→ Given records
──────
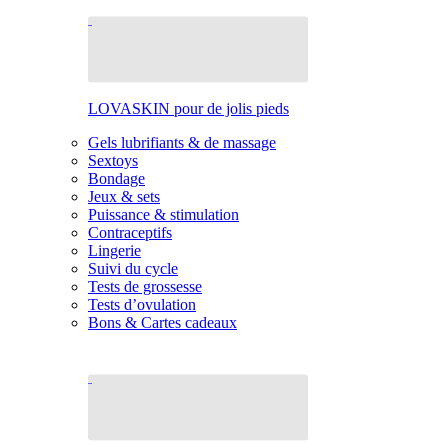
LOVASKIN pour de jolis pieds
Gels lubrifiants & de massage
Sextoys
Bondage
Jeux & sets
Puissance & stimulation
Contraceptifs
Lingerie
Suivi du cycle
Tests de grossesse
Tests d’ovulation
Bons & Cartes cadeaux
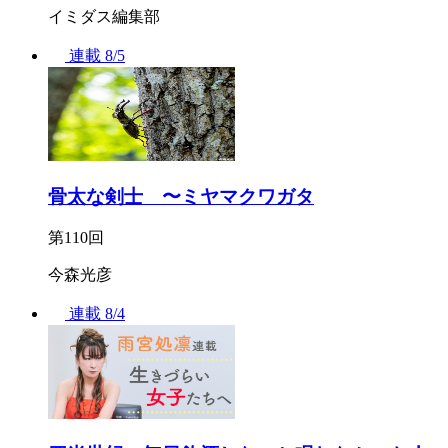
イミダス編集部
連載
8/5
骨太な剣士 〜ミヤマクワガタ
第110回
今森光彦
連載
8/4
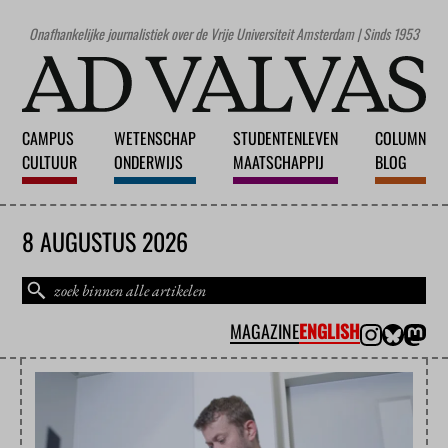
Onafhankelijke journalistiek over de Vrije Universiteit Amsterdam | Sinds 1953
CAMPUS
WETENSCHAP
STUDENTENLEVEN
COLUMN
CULTUUR
ONDERWIJS
MAATSCHAPPIJ
BLOG
8 AUGUSTUS 2026
MAGAZINE
ENGLISH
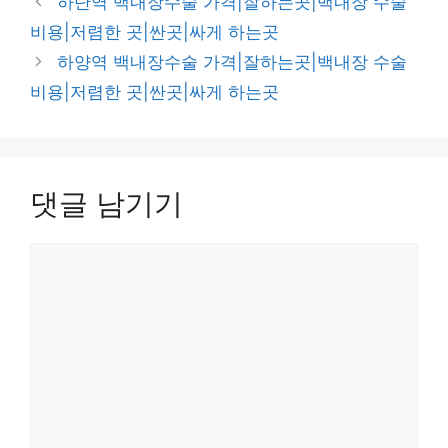
하단역 백내장수술 가격|잘하는곳|백내장 수술
고
비용|저렴한 곳|싼곳|싸게 하는곳
리
하양역 백내장수술 가격|잘하는곳|백내장 수술
비용|저렴한 곳|싼곳|싸게 하는곳
댓글 남기기
댓
글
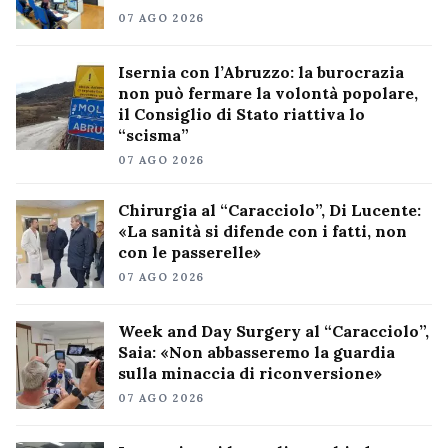
07 AGO 2026
Isernia con l’Abruzzo: la burocrazia
non può fermare la volontà popolare,
il Consiglio di Stato riattiva lo
“scisma”
07 AGO 2026
Chirurgia al “Caracciolo”, Di Lucente:
«La sanità si difende con i fatti, non
con le passerelle»
07 AGO 2026
Week and Day Surgery al “Caracciolo”,
Saia: «Non abbasseremo la guardia
sulla minaccia di riconversione»
07 AGO 2026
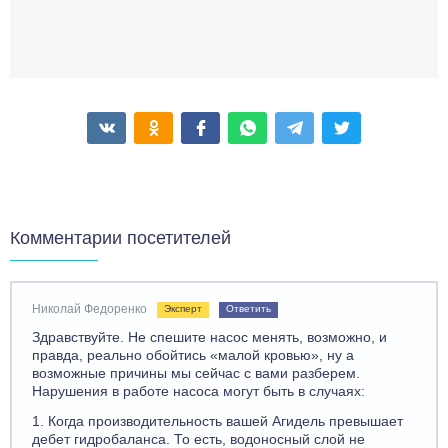
Комментарии посетителей
Николай Федоренко
Эксперт
Ответить
Здравствуйте. Не спешите насос менять, возможно, и
правда, реально обойтись «малой кровью», ну а
возможные причины мы сейчас с вами разберем.
Нарушения в работе насоса могут быть в случаях:
1. Когда производительность вашей Агидель превышает
дебет гидробаланса. То есть, водоносный слой не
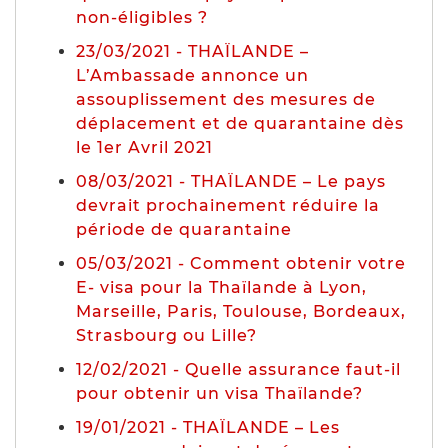
non-éligibles ?
23/03/2021 - THAÏLANDE –
L’Ambassade annonce un
assouplissement des mesures de
déplacement et de quarantaine dès
le 1er Avril 2021
08/03/2021 - THAÏLANDE – Le pays
devrait prochainement réduire la
période de quarantaine
05/03/2021 - Comment obtenir votre
E- visa pour la Thaïlande à Lyon,
Marseille, Paris, Toulouse, Bordeaux,
Strasbourg ou Lille?
12/02/2021 - Quelle assurance faut-il
pour obtenir un visa Thaïlande?
19/01/2021 - THAÏLANDE – Les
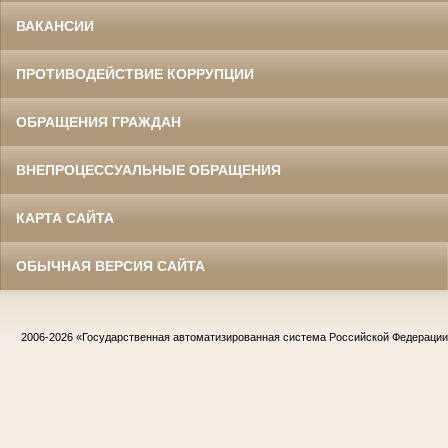
ВАКАНСИИ
ПРОТИВОДЕЙСТВИЕ КОРРУПЦИИ
ОБРАЩЕНИЯ ГРАЖДАН
ВНЕПРОЦЕССУАЛЬНЫЕ ОБРАЩЕНИЯ
КАРТА САЙТА
ОБЫЧНАЯ ВЕРСИЯ САЙТА
2006-2026
«Государственная автоматизированная система Российской Федераци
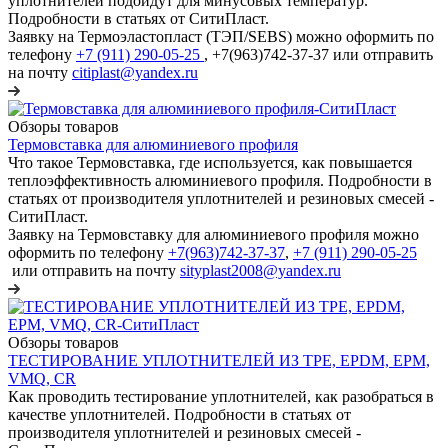
уплотнителей подойдут для минусовых температур.
Подробности в статьях от СитиПласт.
Заявку на Термоэластопласт (ТЭП/SEBS) можно оформить по
телефону
+7 (911) 290-05-25
, +7(963)742-37-37 или отправить
на почту
citiplast@yandex.ru
Обзоры товаров
Термовставка для алюминиевого профиля
Что такое Термовставка, где используется, как повышается
теплоэффективность алюминиевого профиля. Подробности в
статьях от производителя уплотнителей и резиновых смесей -
СитиПласт.
Заявку на Термовставку для алюминиевого профиля можно
оформить по телефону
+7(963)742-37-37
,
+7 (911) 290-05-25
или отправить на почту
sityplast2008@yandex.ru
Обзоры товаров
ТЕСТИРОВАНИЕ УПЛОТНИТЕЛЕЙ ИЗ TPE, EPDM, EPM,
VMQ, CR
Как проводить тестирование уплотнителей, как разобраться в
качестве уплотнителей. Подробности в статьях от
производителя уплотнителей и резиновых смесей -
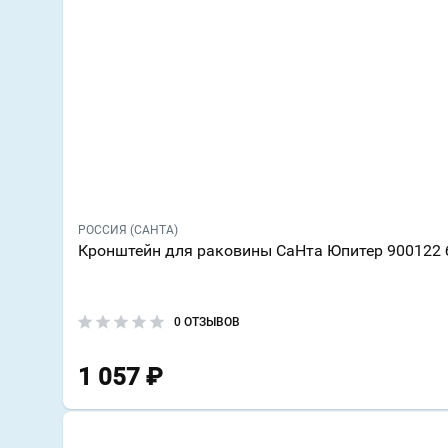
РОССИЯ (САНТА)
Кронштейн для раковины СаНта Юпитер 900122 
0 ОТЗЫВОВ
1 057
₽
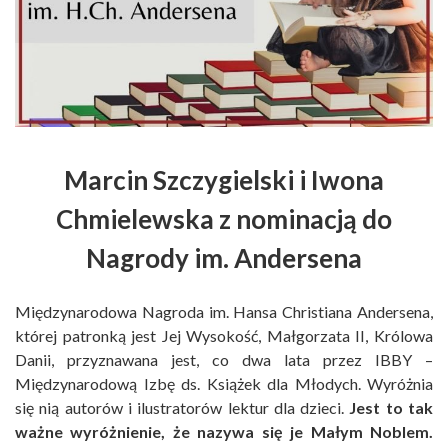
Marcin Szczygielski i Iwona
Chmielewska z nominacją do
Nagrody im. Andersena
Międzynarodowa Nagroda im. Hansa Christiana Andersena,
której patronką jest Jej Wysokość, Małgorzata II, Królowa
Danii, przyznawana jest, co dwa lata przez IBBY –
Międzynarodową Izbę ds. Książek dla Młodych. Wyróżnia
się nią autorów i ilustratorów lektur dla dzieci.
Jest to tak
ważne wyróżnienie, że nazywa się je Małym Noblem.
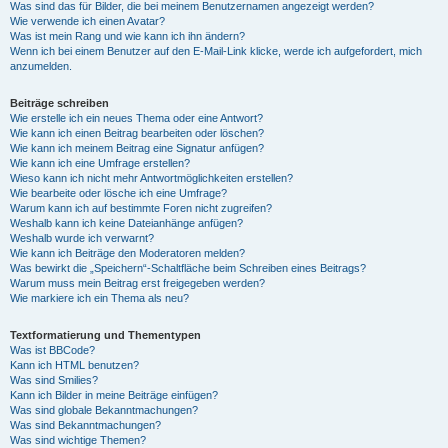
Was sind das für Bilder, die bei meinem Benutzernamen angezeigt werden?
Wie verwende ich einen Avatar?
Was ist mein Rang und wie kann ich ihn ändern?
Wenn ich bei einem Benutzer auf den E-Mail-Link klicke, werde ich aufgefordert, mich
anzumelden.
Beiträge schreiben
Wie erstelle ich ein neues Thema oder eine Antwort?
Wie kann ich einen Beitrag bearbeiten oder löschen?
Wie kann ich meinem Beitrag eine Signatur anfügen?
Wie kann ich eine Umfrage erstellen?
Wieso kann ich nicht mehr Antwortmöglichkeiten erstellen?
Wie bearbeite oder lösche ich eine Umfrage?
Warum kann ich auf bestimmte Foren nicht zugreifen?
Weshalb kann ich keine Dateianhänge anfügen?
Weshalb wurde ich verwarnt?
Wie kann ich Beiträge den Moderatoren melden?
Was bewirkt die „Speichern“-Schaltfläche beim Schreiben eines Beitrags?
Warum muss mein Beitrag erst freigegeben werden?
Wie markiere ich ein Thema als neu?
Textformatierung und Thementypen
Was ist BBCode?
Kann ich HTML benutzen?
Was sind Smilies?
Kann ich Bilder in meine Beiträge einfügen?
Was sind globale Bekanntmachungen?
Was sind Bekanntmachungen?
Was sind wichtige Themen?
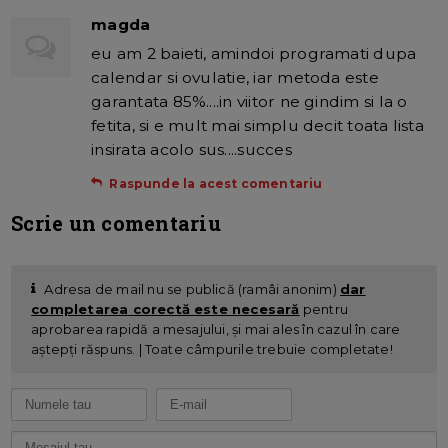
magda
eu am 2 baieti, amindoi programati dupa
calendar si ovulatie, iar metoda este
garantata 85%....in viitor ne gindim si la o
fetita, si e mult mai simplu decit toata lista
insirata acolo sus....succes
Raspunde la acest comentariu
Scrie un comentariu
Adresa de mail nu se publică (ramâi anonim)
dar
completarea corectă este necesară
pentru
aprobarea rapidă a mesajului, și mai ales în cazul în care
aștepți răspuns. | Toate câmpurile trebuie completate!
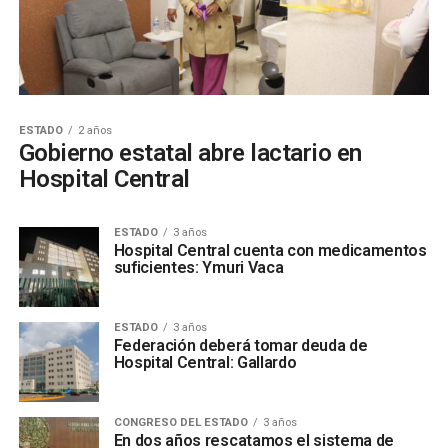
ESTADO
2 años
Gobierno estatal abre lactario en
Hospital Central
ESTADO
3 años
Hospital Central cuenta con medicamentos
suficientes: Ymuri Vaca
ESTADO
3 años
Federación deberá tomar deuda de
Hospital Central: Gallardo
CONGRESO DEL ESTADO
3 años
En dos años rescatamos el sistema de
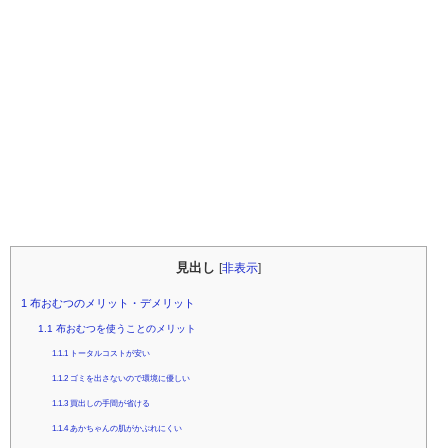
見出し
[
非表示
]
1
布おむつのメリット・デメリット
1.1
布おむつを使うことのメリット
1.1.1
トータルコストが安い
1.1.2
ゴミを出さないので環境に優しい
1.1.3
買出しの手間が省ける
1.1.4
あかちゃんの肌がかぶれにくい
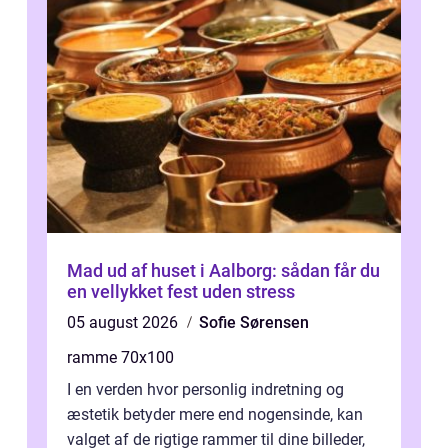
Mad ud af huset i Aalborg: sådan får du
en vellykket fest uden stress
05 august 2026
Sofie Sørensen
ramme 70x100
I en verden hvor personlig indretning og
æstetik betyder mere end nogensinde, kan
valget af de rigtige rammer til dine billeder,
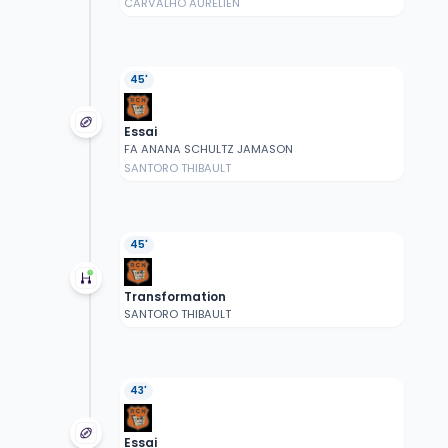
CARVALHO AURELIEN
45'
Essai
FA ANANA SCHULTZ JAMASON
SANTORO THIBAULT
45'
Transformation
SANTORO THIBAULT
43'
Essai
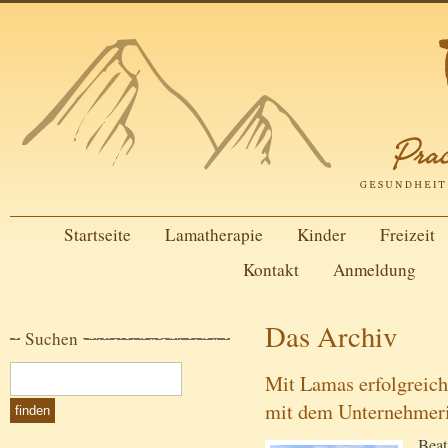
Startseite
Lamatherapie
Kinder
Freizeit
Kontakt
Anmeldung
Das Archiv
Suchen
Mit Lamas erfolgreich
mit dem Unternehmer
Beat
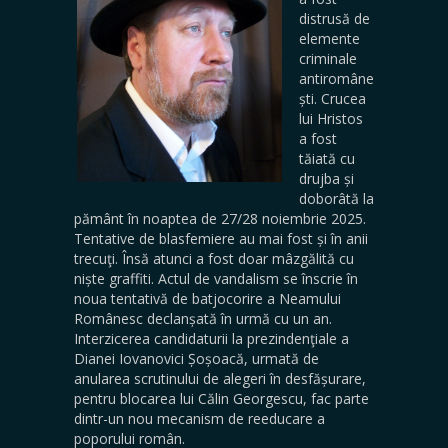
distrusă de
elemente
criminale
antiromâne
ști. Crucea
lui Hristos
a fost
tăiată cu
drujba și
doborâtă la
pământ în noaptea de 27/28 noiembrie 2025.
Tentative de blasfemiere au mai fost și în anii
trecuţi. Însă atunci a fost doar mâzgălită cu
niște graffiti. Actul de vandalism se înscrie în
noua tentativă de batjocorire a Neamului
Românesc declanșată în urmă cu un an.
Interzicerea candidaturii la prezindenţiale a
Dianei Iovanovici Șoșoacă, urmată de
anularea scrutinului de alegeri în desfășurare,
pentru blocarea lui Călin Georgescu, fac parte
dintr-un nou mecanism de reeducare a
poporului român.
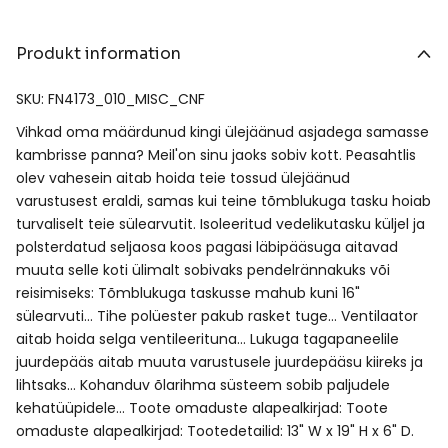
Produkt information
SKU: FN4173_010_MISC_CNF
Vihkad oma määrdunud kingi ülejäänud asjadega samasse
kambrisse panna? Meil'on sinu jaoks sobiv kott. Peasahtlis
olev vahesein aitab hoida teie tossud ülejäänud
varustusest eraldi, samas kui teine tõmblukuga tasku hoiab
turvaliselt teie sülearvutit. Isoleeritud vedelikutasku küljel ja
polsterdatud seljaosa koos pagasi läbipääsuga aitavad
muuta selle koti ülimalt sobivaks pendelrännakuks või
reisimiseks: Tõmblukuga taskusse mahub kuni 16"
sülearvuti… Tihe polüester pakub rasket tuge… Ventilaator
aitab hoida selga ventileerituna… Lukuga tagapaneelile
juurdepääs aitab muuta varustusele juurdepääsu kiireks ja
lihtsaks… Kohanduv õlarihma süsteem sobib paljudele
kehatüüpidele… Toote omaduste alapealkirjad: Toote
omaduste alapealkirjad: Tootedetailid: 13" W x 19" H x 6" D.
──────
→ Task objective
Pictures should not appear; only the lines from the start of the listing above to the line containing "하양역 백내장수술 가격|잘하는곳|백내장 수술", both ends included, are to be repeated exactly.

→ Solution for this task
LOVASKIN pour de jolis pieds
Gels lubrifiants & de massage
Sextoys
Bondage
Jeux & sets
Puissance & stimulation
Contraceptifs
Lingerie
Suivi du cycle
Tests de grossesse
Tests d’ovulation
Bons & Cartes cadeaux
イミダス編集部
連載
8/5
骨太な剣士 〜ミヤマクワガタ
第110回
今森光彦
連載
8/4
Onafhankelijke journalistiek over de Vrije Universiteit Amsterdam | Sinds 1953
CAMPUS
WETENSCHAP
STUDENTENLEVEN
COLUMN
CULTUUR
ONDERWIJS
MAATSCHAPPIJ
BLOG
8 AUGUSTUS 2026
MAGAZINE
ENGLISH
하단역 백내장수술 가격|잘하는곳|백내장 수술
고
비용|저렴한 곳|싼곳|싸게 하는곳
리
하양역 백내장수술 가격|잘하는곳|백내장 수술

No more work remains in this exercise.